Panache éruptif du Hunga Tonga-Hunga Ha’apai (Source: NASA)

La conséquence la plus significative d’une éruption volcanique majeure est un refroidissement de la température, localement et même dans le monde entier, avec la présence d’importants nuages de dioxyde de soufre (SO2) dans la stratosphère. Ce phénomène a été observé après l’éruption du Pinatubo aux Philippines en 1991, avec un abaissement de la température mondiale. de quelques dixièmes de degrés (0,72°C) pendant plusieurs mois. Le nuage de SO2 du Pinatubo a été le plus important jamais observé dans la stratosphère depuis le début des observations par satellite en 1978. Il a probablement provoqué la plus grande perturbation par aérosols dans la stratosphère au 20ème siècle, même si ces perturbations ont probablement été moindres que celles provoquées par les éruptions du Krakatau en 1883 et du Tambora en 1815.

 

Panache éruptif et aérosols du Pinatubo (Source: Wikipedia)

Comme je l’ai écrit il y a quelques jours, l’éruption fissurale du Laki en Islande en 1783-1784 a libéré une énorme quantité de dioxyde de soufre, bien supérieure à celle émise par le Pinatubo (environ 120 millions de tonnes contre 20 millions de tonnes pour le volcan philippin). Bien que les deux éruptions aient été différentes en termes de durée et de style, le SO2 atmosphérique émis a provoqué un refroidissement du temps dans des proportions similaires, pendant des périodes de temps semblables, en Europe et en Amérique du Nord.

Lakagigar (Photo: C. Grandpey)

L’US Geological Survey affirme qu’une nouvelle éruption majeure de Yellowstone modifierait probablement les conditions météorologiques mondiales et aurait un impact sur la production agricole pendant de nombreuses années.
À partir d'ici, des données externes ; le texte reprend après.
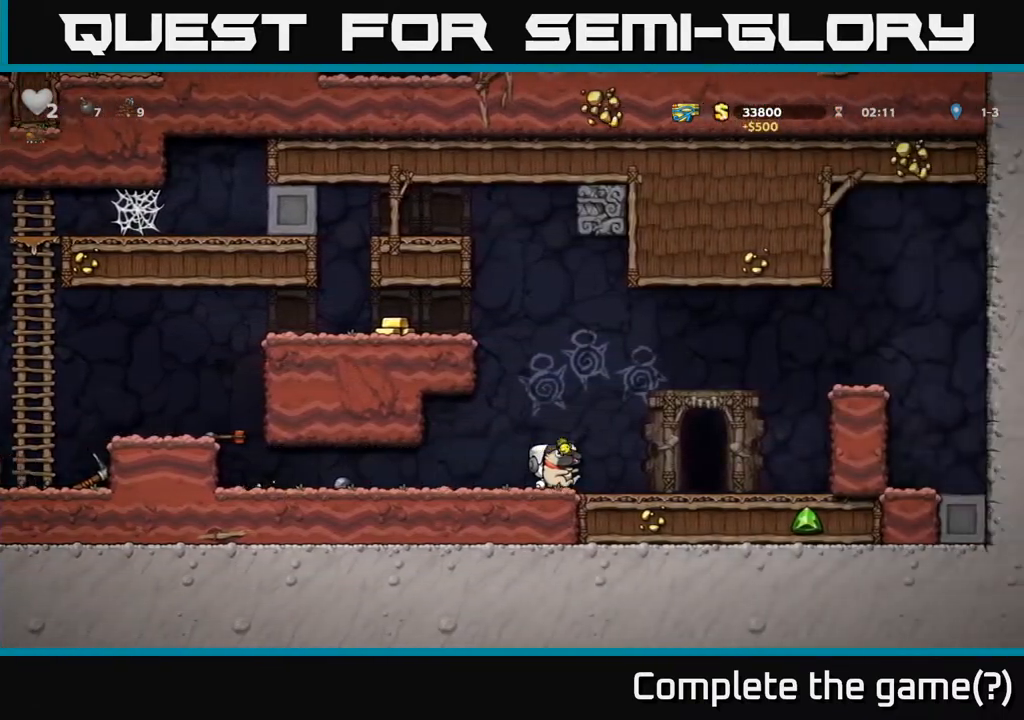
{"buttons": ["DPAD_LEFT"], "left_stick": "center", "right_stick": "center", "events": [[283, "DPAD_RIGHT", "up"], [300, "DPAD_LEFT", "down"]]}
L’éruption du Tambora (Indonésie) en 1815 fut l’éruption la plus puissante enregistrée dans les temps historiques. Le nuage volcanique émis lors de l’événement a abaissé la température de la planète de 1,6°C. L’Europe et l’Amérique du Nord ont connu des températures plus basses que la normale tout au long de l’été 1816.

 

Caldeira du Tambora vue depuis l’ISS

On sait depuis longtemps que les volumineux nuages d’éruptions volcaniques, ou pyrocumulus, qui contiennent beaucoup de particules de cendres, peuvent produire des éclairs et des vortex – ou tourbillons de vent. Semblables aux nuages d’orages et leurs particules de glace, les nuages volcaniques contiennent des particules de cendre qui entrent en collision les unes avec les autres à grande vitesse. Ces collisions peuvent provoquer la séparation des charges dans les nuages et donner naissance à des éclairs.

Eclairs pendant l’éruption du Rinjani (Crédit photo: Wikipedia)

De plus, lors d’une éruption, les panaches peuvent également produire des événements météorologiques semblables à des tornades, mais qui ne sont pas de véritables tornades. L’air à l’intérieur du panache éruptif est si chaud et si léger qu’à mesure qu’il s’élève, il aspire davantage d’air du dessous. Au fur et à mesure que le vent éloigne le panache, davantage d’air est aspiré sur le côté, ce qui crée un vortex.

Vortex dans le cratère de l’Halema’umau ‘Source: HVO)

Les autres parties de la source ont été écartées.